§ EXERCISE:
Rewrite everything from the start of the lines below down to the line containing "export const myFeature", changing "Feature Type Description" to "Feature Description" and keeping all else the same. Omit the pictures from your answer.

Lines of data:

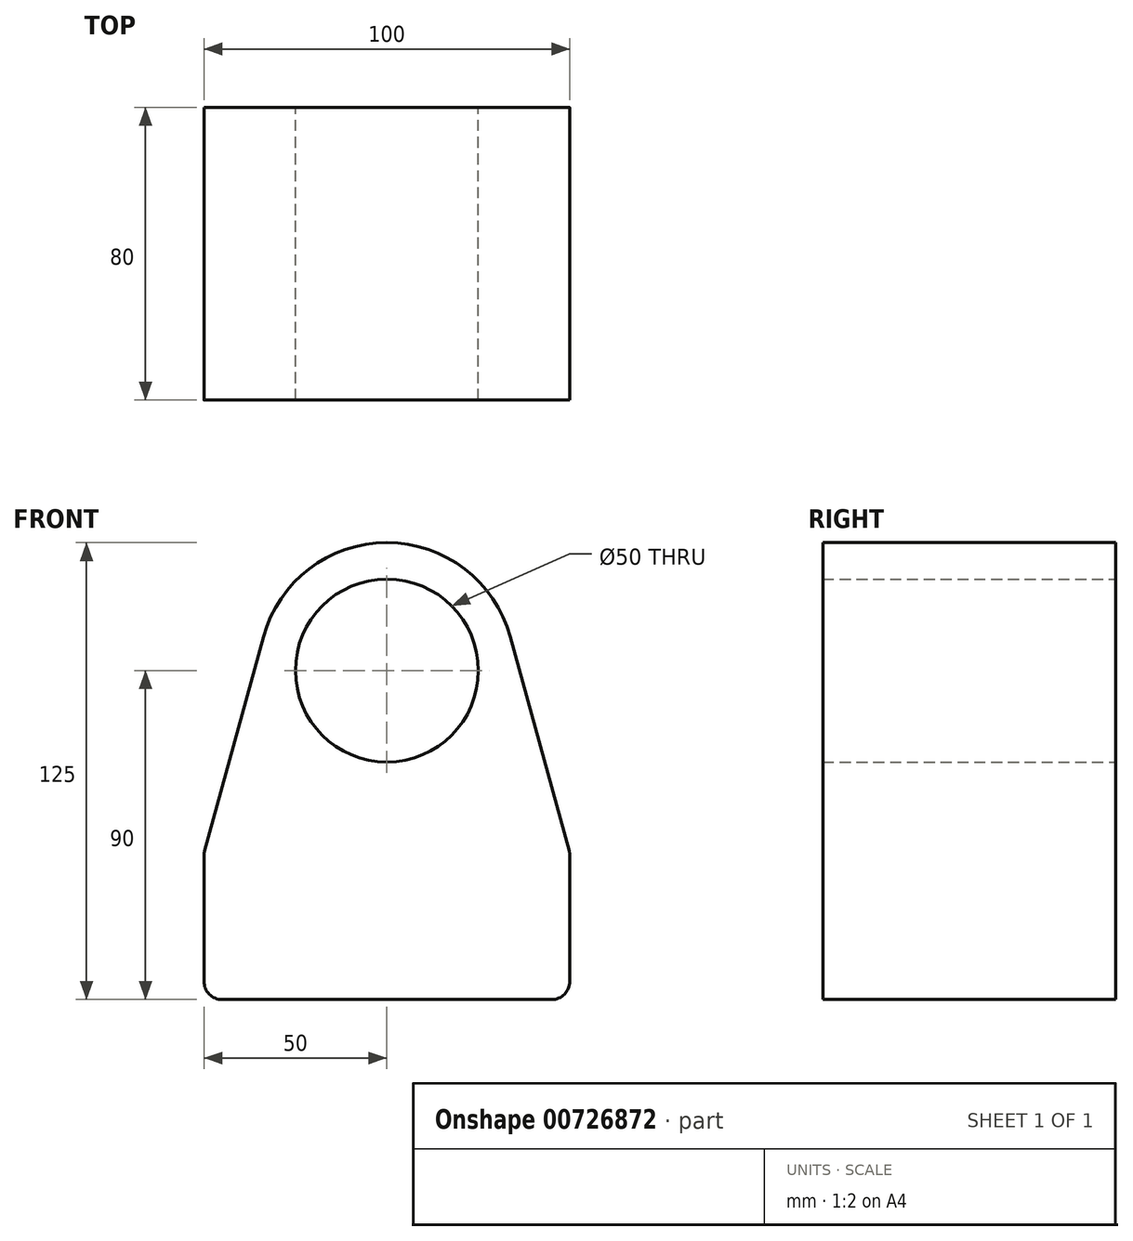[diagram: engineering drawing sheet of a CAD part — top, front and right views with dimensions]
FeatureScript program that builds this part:
annotation { "Feature Type Name" : "Feature", "Feature Type Description" : "" }
export const myFeature = defineFeature(function(context is Context, id is Id, definition is map)
    precondition{}
    {
        {
            var Q0;
            Q0=qCreatedBy(makeId("Front.planeOp"),FACE);
            var sketch = newSketch(context, id + "F0", { "sketchPlane" : qUnion([Q0])});
            skLineSegment(sketch, "E0", {"start": v(0, 0) * mm, "end": v(0, 40) * mm});
            skLineSegment(sketch, "E1", {"start": v(100, 40) * mm, "end": v(100, 0) * mm});
            skLineSegment(sketch, "E2", {"start": v(100, 0) * mm, "end": v(0, 0) * mm});
            skCircle(sketch, "E3", {"center": v(50, 90) * mm, "radius": 25 * mm});
            skArc(sketch, "E4", {"start": v(83.75, 99.25) * mm, "mid": v(50, 125) * mm, "end": v(16.25, 99.25) * mm});
            skLineSegment(sketch, "E5", {"start": v(0, 40) * mm, "end": v(16.25, 99.25) * mm});
            skLineSegment(sketch, "E6", {"start": v(100, 40) * mm, "end": v(83.75, 99.25) * mm});
            skPoint(sketch, "E7.orphan", {"position": v(50, 40) * mm});
            skSolve(sketch);
        }
        {
            var Q0;
            Q0 = qSketchRegion(id + "F0", true);
            extrude(context, id + "F1", {"entities" : qUnion([Q0]), "depth" : 80 * mm, "offsetDistance" : 25 * mm});
        }
        {
            var Q0;
            Q0=makeQuery(id+"F1.opExtrude","SWEPT_EDGE",EDGE,{"disambiguationData":[OSD([sQuery(id+"F0.wireOp",EDGE,"E0"),sQuery(id+"F0.wireOp",EDGE,"E5")])]});
            var Q1;
            Q1=makeQuery(id+"F1.opExtrude","SWEPT_EDGE",EDGE,{"disambiguationData":[OSD([sQuery(id+"F0.wireOp",EDGE,"E1"),sQuery(id+"F0.wireOp",EDGE,"E6")])]});
            var Q2;
            Q2=makeQuery(id+"F1.opExtrude","SWEPT_EDGE",EDGE,{"disambiguationData":[OSD([sQuery(id+"F0.wireOp",EDGE,"E1"),sQuery(id+"F0.wireOp",EDGE,"E2")])]});
            var Q3;
            Q3=makeQuery(id+"F1.opExtrude","SWEPT_EDGE",EDGE,{"disambiguationData":[OSD([sQuery(id+"F0.wireOp",EDGE,"E0"),sQuery(id+"F0.wireOp",EDGE,"E2")])]});
            fillet(context, id + "F2", {"entities" : qUnion([Q0, Q1, Q2, Q3]), "radius" : 5 * mm, "tangentPropagation" : true, "allowEdgeOverflow" : false});
        }
    });
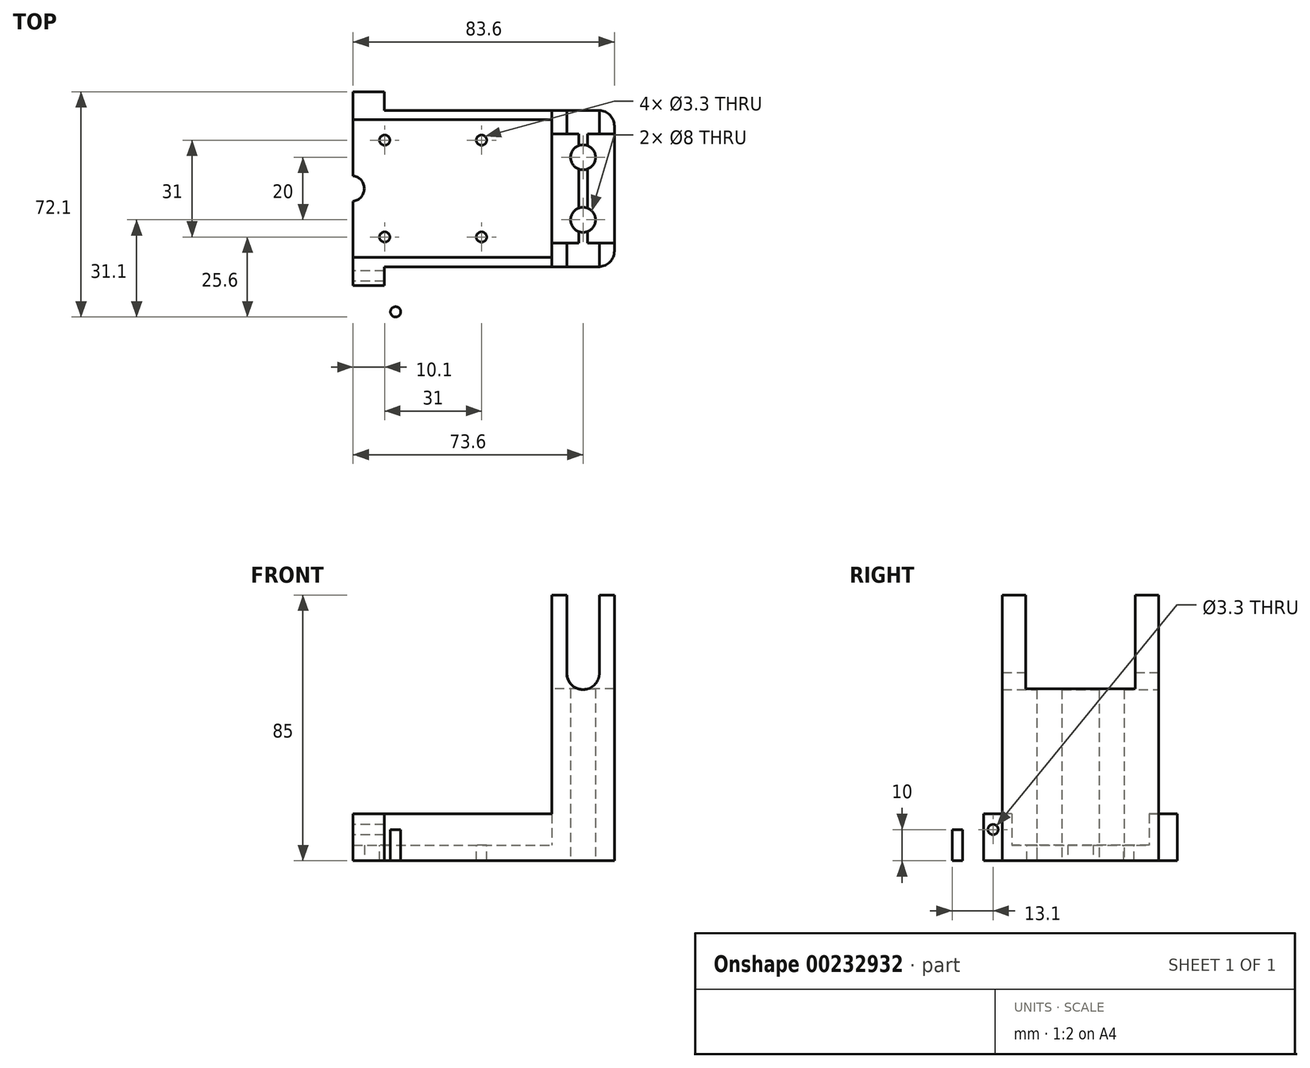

§ SOLUTION:
[diagram: engineering drawing sheet of a CAD part — top, front and right views with dimensions]
FeatureScript program that builds this part:
annotation { "Feature Type Name" : "Feature", "Feature Description" : "" }
export const myFeature = defineFeature(function(context is Context, id is Id, definition is map)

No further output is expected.